*Assignment:* In your copy of the records, include every word exactly and no pictures.

━━━━

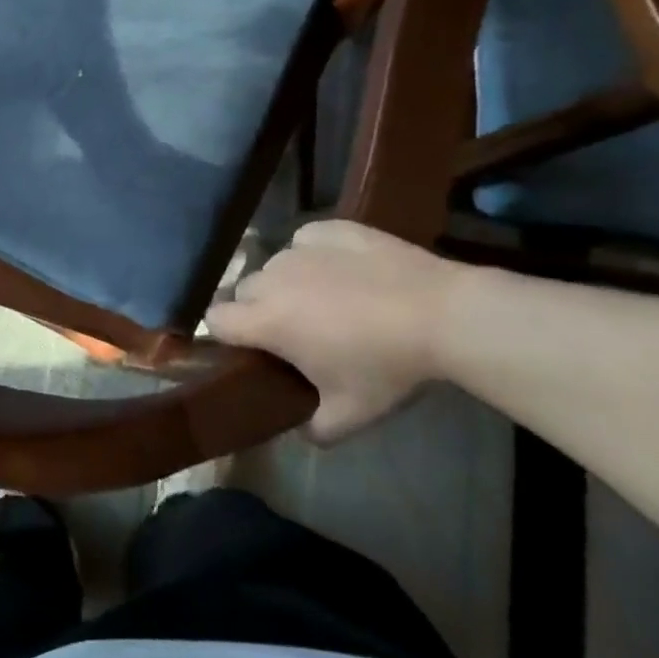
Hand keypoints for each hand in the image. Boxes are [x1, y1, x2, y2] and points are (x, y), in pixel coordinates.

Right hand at [206, 220, 464, 442]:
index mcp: (267, 321)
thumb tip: (301, 428)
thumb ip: (314, 428)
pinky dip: (313, 256)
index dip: (225, 335)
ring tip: (326, 300)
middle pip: (243, 291)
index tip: (250, 348)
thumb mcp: (351, 415)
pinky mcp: (328, 229)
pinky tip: (343, 271)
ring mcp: (299, 248)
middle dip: (258, 309)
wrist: (443, 314)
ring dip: (286, 283)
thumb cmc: (388, 366)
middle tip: (295, 331)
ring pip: (274, 265)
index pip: (214, 320)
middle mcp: (272, 279)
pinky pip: (304, 242)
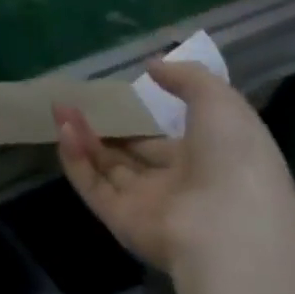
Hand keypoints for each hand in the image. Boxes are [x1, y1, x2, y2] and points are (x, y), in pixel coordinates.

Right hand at [54, 60, 294, 270]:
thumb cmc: (234, 157)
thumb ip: (186, 78)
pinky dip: (75, 159)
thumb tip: (153, 66)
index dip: (143, 120)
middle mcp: (177, 185)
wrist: (232, 228)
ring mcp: (147, 205)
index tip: (118, 97)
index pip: (167, 141)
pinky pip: (93, 186)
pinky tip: (63, 129)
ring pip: (107, 168)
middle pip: (131, 156)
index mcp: (208, 161)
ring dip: (83, 137)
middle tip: (76, 102)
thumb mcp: (220, 101)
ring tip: (59, 107)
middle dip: (105, 129)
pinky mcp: (121, 220)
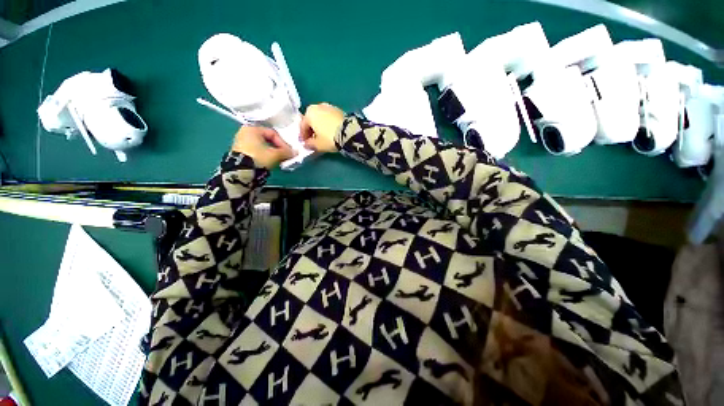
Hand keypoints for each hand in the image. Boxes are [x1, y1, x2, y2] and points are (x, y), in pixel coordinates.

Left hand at [231, 126, 296, 168]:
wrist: (242, 172)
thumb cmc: (259, 158)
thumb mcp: (275, 155)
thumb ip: (286, 152)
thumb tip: (295, 153)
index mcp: (252, 129)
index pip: (273, 133)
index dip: (283, 143)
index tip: (289, 152)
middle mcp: (245, 132)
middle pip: (267, 139)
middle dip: (278, 148)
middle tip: (285, 156)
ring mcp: (240, 142)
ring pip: (262, 145)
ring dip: (272, 152)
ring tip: (278, 160)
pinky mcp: (239, 152)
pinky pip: (256, 150)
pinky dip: (264, 155)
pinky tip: (269, 162)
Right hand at [299, 103, 344, 152]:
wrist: (349, 133)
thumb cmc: (329, 138)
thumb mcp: (318, 144)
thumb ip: (309, 144)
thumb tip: (306, 144)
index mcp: (309, 112)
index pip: (303, 126)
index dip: (303, 136)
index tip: (305, 143)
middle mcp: (318, 106)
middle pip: (312, 120)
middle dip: (312, 130)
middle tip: (313, 139)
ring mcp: (329, 107)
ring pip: (321, 118)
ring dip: (320, 126)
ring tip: (322, 136)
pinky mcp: (339, 110)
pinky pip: (329, 118)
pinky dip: (328, 124)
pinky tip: (330, 132)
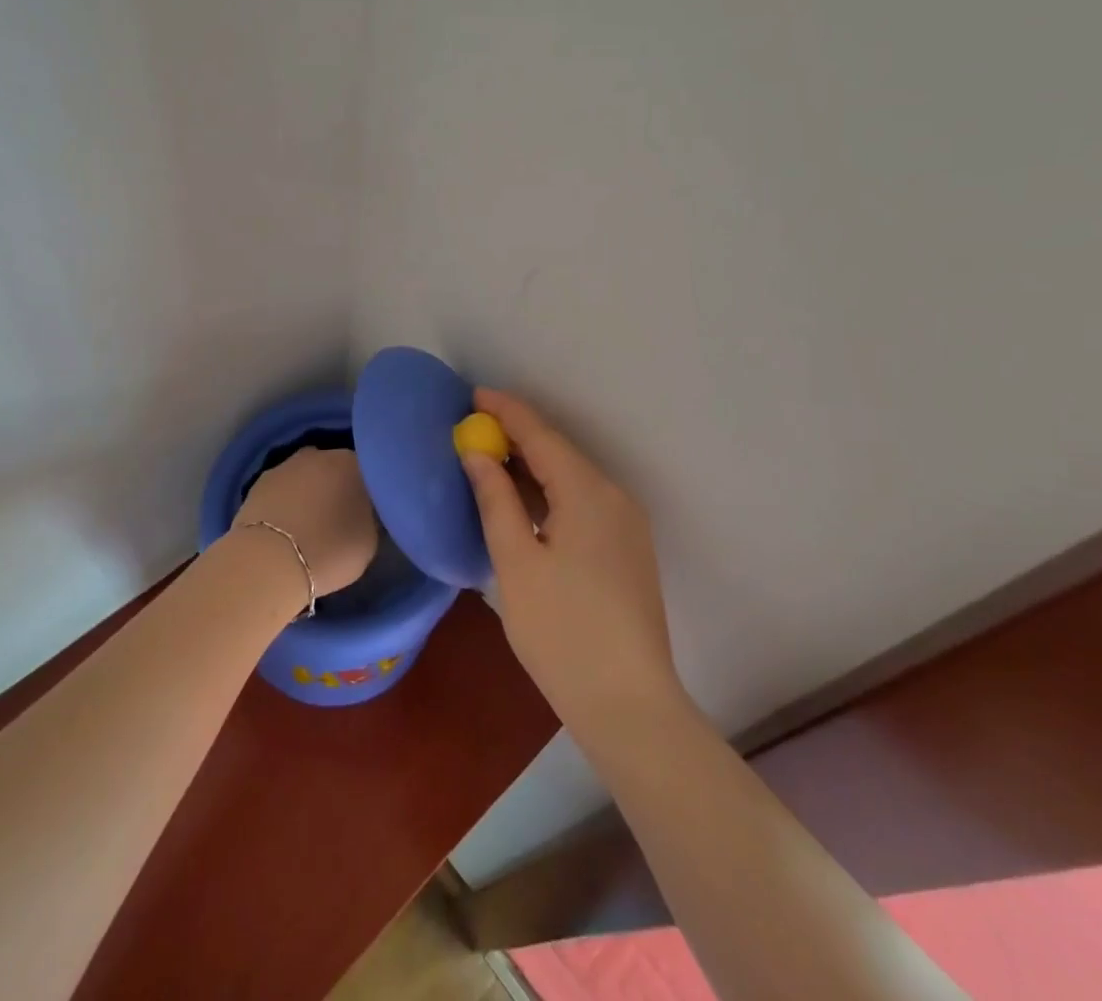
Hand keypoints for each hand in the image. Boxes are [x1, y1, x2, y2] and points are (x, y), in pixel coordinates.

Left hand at [233, 448, 378, 598]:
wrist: (269, 562)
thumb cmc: (329, 551)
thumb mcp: (369, 540)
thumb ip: (369, 516)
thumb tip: (362, 512)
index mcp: (351, 463)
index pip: (367, 471)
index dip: (368, 491)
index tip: (367, 511)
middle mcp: (319, 455)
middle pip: (333, 468)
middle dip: (336, 486)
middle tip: (339, 516)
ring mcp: (285, 466)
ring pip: (304, 476)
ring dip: (308, 492)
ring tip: (309, 523)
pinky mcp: (258, 483)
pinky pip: (281, 490)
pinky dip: (284, 502)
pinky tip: (285, 526)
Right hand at [462, 388, 684, 734]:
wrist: (629, 704)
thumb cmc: (562, 632)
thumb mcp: (516, 562)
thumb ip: (495, 500)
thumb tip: (477, 454)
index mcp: (588, 493)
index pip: (541, 435)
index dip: (506, 411)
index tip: (472, 396)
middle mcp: (614, 497)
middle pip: (559, 453)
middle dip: (516, 437)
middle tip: (473, 429)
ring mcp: (626, 525)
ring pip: (571, 479)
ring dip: (531, 467)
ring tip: (489, 460)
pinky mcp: (627, 550)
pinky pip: (582, 503)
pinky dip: (549, 493)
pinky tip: (523, 503)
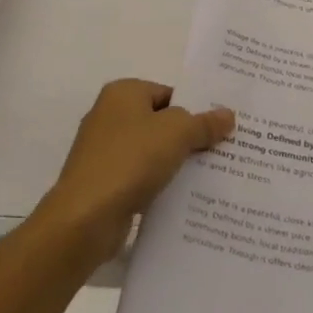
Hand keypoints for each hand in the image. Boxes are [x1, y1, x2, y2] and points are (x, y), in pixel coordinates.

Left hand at [39, 79, 234, 262]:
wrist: (85, 219)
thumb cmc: (131, 160)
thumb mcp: (177, 133)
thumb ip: (204, 123)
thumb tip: (228, 115)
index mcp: (123, 93)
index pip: (169, 94)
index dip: (196, 109)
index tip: (222, 127)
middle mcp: (109, 116)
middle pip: (161, 122)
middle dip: (190, 137)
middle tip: (224, 149)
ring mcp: (104, 152)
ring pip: (152, 152)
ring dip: (176, 163)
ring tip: (212, 175)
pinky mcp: (103, 183)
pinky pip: (141, 177)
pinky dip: (159, 185)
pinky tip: (185, 198)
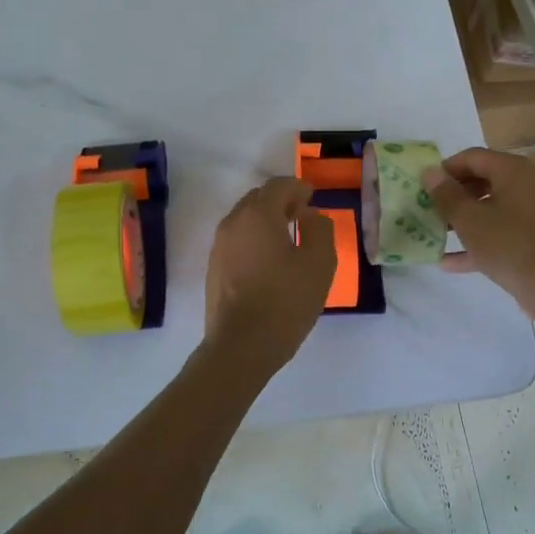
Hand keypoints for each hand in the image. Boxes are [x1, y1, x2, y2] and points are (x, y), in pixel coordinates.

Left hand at [203, 177, 335, 376]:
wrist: (240, 347)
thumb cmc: (284, 302)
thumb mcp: (319, 264)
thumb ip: (320, 229)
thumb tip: (310, 215)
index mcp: (258, 215)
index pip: (278, 185)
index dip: (298, 187)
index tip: (312, 197)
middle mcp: (233, 222)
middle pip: (258, 198)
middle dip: (281, 200)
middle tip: (302, 215)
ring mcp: (219, 245)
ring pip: (245, 218)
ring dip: (266, 219)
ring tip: (287, 237)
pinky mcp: (214, 267)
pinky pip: (237, 239)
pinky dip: (254, 237)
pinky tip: (269, 259)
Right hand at [421, 148, 534, 315]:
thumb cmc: (508, 244)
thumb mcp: (468, 219)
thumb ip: (446, 194)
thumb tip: (429, 172)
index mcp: (513, 170)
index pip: (472, 157)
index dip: (445, 169)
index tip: (424, 186)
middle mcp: (526, 184)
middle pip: (482, 180)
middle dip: (453, 195)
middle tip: (430, 209)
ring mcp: (533, 212)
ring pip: (490, 208)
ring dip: (463, 219)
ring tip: (437, 232)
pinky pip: (501, 231)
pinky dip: (479, 240)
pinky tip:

━━━━

*Task solution:*
Hand keypoints for each hand in the image. Boxes are [x1, y1, x2, y2] and points are (x, y), in pixel coordinates.

Right hand at [206, 220, 464, 442]:
index mcp: (267, 321)
thumb tip: (301, 428)
thumb ip: (314, 428)
pinky dip: (313, 256)
index dip: (225, 335)
ring tip: (326, 300)
middle pip: (243, 291)
index tip: (250, 348)
thumb mcp: (351, 415)
pinky mcp: (328, 229)
pinky tip: (343, 271)
ring mcp: (299, 248)
middle dip: (258, 309)
wrist: (443, 314)
ring dip: (286, 283)
thumb cmc: (388, 366)
middle tip: (295, 331)
ring pip: (274, 265)
index pip: (214, 320)
middle mcp: (272, 279)
pinky pip: (304, 242)
Hand keypoints for each hand in the image. Boxes are [x1, y1, x2, y2] and points are (x, y), in pixel coordinates.

Right hand at [54, 60, 294, 270]:
thumb cmc: (234, 157)
thumb ip: (186, 78)
pinky dip: (75, 159)
thumb tip: (153, 66)
index dip: (143, 120)
middle mcp: (177, 185)
wrist: (232, 228)
ring mcp: (147, 205)
index tip: (118, 97)
index pip: (167, 141)
pinky pip: (93, 186)
pinky tip: (63, 129)
ring pip: (107, 168)
middle pip: (131, 156)
index mcp: (208, 161)
ring dip: (83, 137)
middle tip: (76, 102)
thumb mcp: (220, 101)
ring tip: (59, 107)
middle dip: (105, 129)
pinky mcp: (121, 220)
Hand keypoints for each hand in the image. Boxes are [x1, y1, x2, y2] and points are (x, y), in pixel coordinates.

Left hand at [231, 126, 296, 168]:
wrist: (242, 172)
thumb cmc: (259, 158)
thumb mcp: (275, 155)
thumb ip: (286, 152)
thumb tip: (295, 153)
index mcp: (252, 129)
index pip: (273, 133)
index dip: (283, 143)
index tip: (289, 152)
middle mcp: (245, 132)
middle pip: (267, 139)
middle dip: (278, 148)
middle tip: (285, 156)
ring mcp: (240, 142)
ring pip: (262, 145)
ring dip: (272, 152)
ring tip: (278, 160)
pinky mcp: (239, 152)
pinky pip: (256, 150)
pinky dip: (264, 155)
pinky tip: (269, 162)
Right hand at [299, 103, 344, 152]:
wrist: (349, 133)
thumb cmc: (329, 138)
thumb mcp: (318, 144)
thumb ip: (309, 144)
thumb tip: (306, 144)
index mcp: (309, 112)
index pip: (303, 126)
index dip: (303, 136)
index tip: (305, 143)
middle mcp: (318, 106)
middle pip: (312, 120)
middle dip: (312, 130)
middle tip: (313, 139)
ring mcp: (329, 107)
ring pip: (321, 118)
ring dip: (320, 126)
ring tip: (322, 136)
pinky mcp: (339, 110)
pinky pip: (329, 118)
pinky dip: (328, 124)
pinky tip: (330, 132)
Hand keypoints for each hand in the image. Boxes are [x1, y1, x2, y2] and points are (x, y), in pixel coordinates.

Left hand at [233, 448, 378, 598]:
wrist: (269, 562)
thumb cmc: (329, 551)
thumb mcp: (369, 540)
thumb ip: (369, 516)
thumb tip: (362, 512)
index mcp: (351, 463)
index pip: (367, 471)
index dip: (368, 491)
index tip: (367, 511)
middle mcp: (319, 455)
middle pip: (333, 468)
middle dip: (336, 486)
middle tip: (339, 516)
ring mcp: (285, 466)
ring pip: (304, 476)
ring dip: (308, 492)
ring tip: (309, 523)
pinky mcp: (258, 483)
pinky pip: (281, 490)
pinky dip: (284, 502)
pinky tip: (285, 526)
Right hand at [462, 388, 684, 734]:
wrist: (629, 704)
thumb cmc: (562, 632)
thumb mcp: (516, 562)
thumb ip: (495, 500)
thumb tip: (477, 454)
index mcp: (588, 493)
index pip: (541, 435)
index dip: (506, 411)
index tip: (472, 396)
middle mcp: (614, 497)
middle pip: (559, 453)
middle dip: (516, 437)
middle tip: (473, 429)
ring mcp: (626, 525)
ring pip: (571, 479)
ring dip: (531, 467)
ring tip: (489, 460)
pinky mcp: (627, 550)
pinky pip: (582, 503)
pinky dip: (549, 493)
pinky tip: (523, 503)
Hand keypoints for each hand in the image. Boxes are [x1, y1, x2, y2] and points are (x, y), in pixel coordinates.

Left hand at [39, 79, 234, 262]:
wrist: (85, 219)
thumb cmc: (131, 160)
thumb mcp: (177, 133)
thumb ip: (204, 123)
thumb tip: (228, 115)
index mcp: (123, 93)
index pip: (169, 94)
index dip: (196, 109)
index tip: (222, 127)
middle mcp: (109, 116)
middle pip: (161, 122)
middle dip: (190, 137)
middle tip: (224, 149)
ring mcp: (104, 152)
ring pip: (152, 152)
ring dip: (176, 163)
ring tip: (212, 175)
pinky mcp: (103, 183)
pinky pip: (141, 177)
pinky dip: (159, 185)
pinky tip: (185, 198)
Hand keypoints for each hand in the image. Boxes are [x1, y1, x2, y2] and points are (x, y), in pixel coordinates.

Left hand at [203, 177, 335, 376]:
wrist: (240, 347)
thumb cmc: (284, 302)
thumb mcp: (319, 264)
thumb ip: (320, 229)
thumb tip: (310, 215)
index mcp: (258, 215)
index pip: (278, 185)
index dip: (298, 187)
index tip: (312, 197)
middle mcp: (233, 222)
middle pip: (258, 198)
middle dip: (281, 200)
middle tip: (302, 215)
ring mcp: (219, 245)
ring pip: (245, 218)
ring dip: (266, 219)
ring tip: (287, 237)
pinky mcp: (214, 267)
pinky pip: (237, 239)
pinky dip: (254, 237)
pinky tip: (269, 259)
Right hand at [421, 148, 534, 315]:
thumb cmc: (508, 244)
thumb mcp: (468, 219)
thumb ip: (446, 194)
thumb tip: (429, 172)
index mcp: (513, 170)
index pip: (472, 157)
index dip: (445, 169)
index tip: (424, 186)
middle mcp: (526, 184)
middle pip: (482, 180)
middle dip: (453, 195)
middle tip: (430, 209)
ring mcp: (533, 212)
ring pip: (490, 208)
ring dip: (463, 219)
ring tip: (437, 232)
pinky pip: (501, 231)
pinky dip: (479, 240)
pinky tip:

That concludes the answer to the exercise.